Questions and answers about analytics in YDB
Can YDB be used for analytical workloads (OLAP)?
Yes, it can. If this is the primary type of workload for a given table, make sure it is column-oriented.
How to choose between row-oriented and column-oriented tables?
Similarly to choosing between transactional (OLTP) and analytical (OLAP) database management systems, this question comes to a number of trade-offs that need to be considered:
- What's the main use case for the table? For mostly transactional (OLTP) workloads, use row-oriented tables. For analytical workloads (OLAP), use column-oriented tables. Transactional workloads are characterized by a high rate of queries affecting a small number of rows each. Analytical workloads are characterized by processing large volumes of data to produce relatively small query results.

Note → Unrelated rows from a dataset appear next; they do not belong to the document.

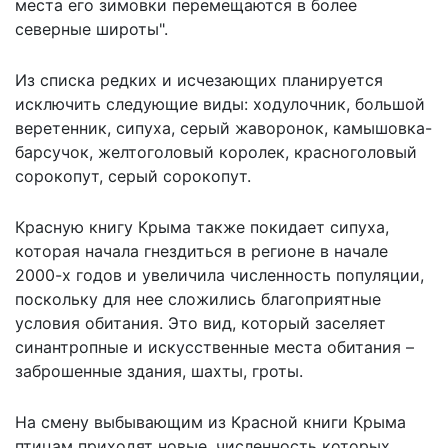
места его зимовки перемещаются в более
северные широты".
Из списка редких и исчезающих планируется
исключить следующие виды: ходулочник, большой
веретенник, сипуха, серый жаворонок, камышовка-
барсучок, желтоголовый королек, красноголовый
сорокопут, серый сорокопут.
Красную книгу Крыма также покидает сипуха,
которая начала гнездиться в регионе в начале
2000-х годов и увеличила численность популяции,
поскольку для нее сложились благоприятные
условия обитания. Это вид, который заселяет
синантропные и искусственные места обитания –
заброшенные здания, шахты, гроты.
На смену выбывающим из Красной книги Крыма
птицам приходят новые, численность которых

- How is the table modified? As a rule of thumb, row-oriented tables work better when data is frequently modified in place, while column-oriented tables work better when data is mostly appended by adding new rows. Thus, row-oriented tables usually reflect the current state of a dataset, while column-oriented tables often store a history of some sort of immutable events.
- Which features are needed? Even though YDB strives for feature parity between row-oriented and column-oriented tables, there might be current limitations to consider. Check the documentation for details on specific features intended to be used with a given table.
Unlike most other database management systems, YDB supports both row-oriented and column-oriented tables in the same database. However, keep in mind that transactional and analytical workloads have different resource consumption patterns and might affect each other when the cluster is overloaded.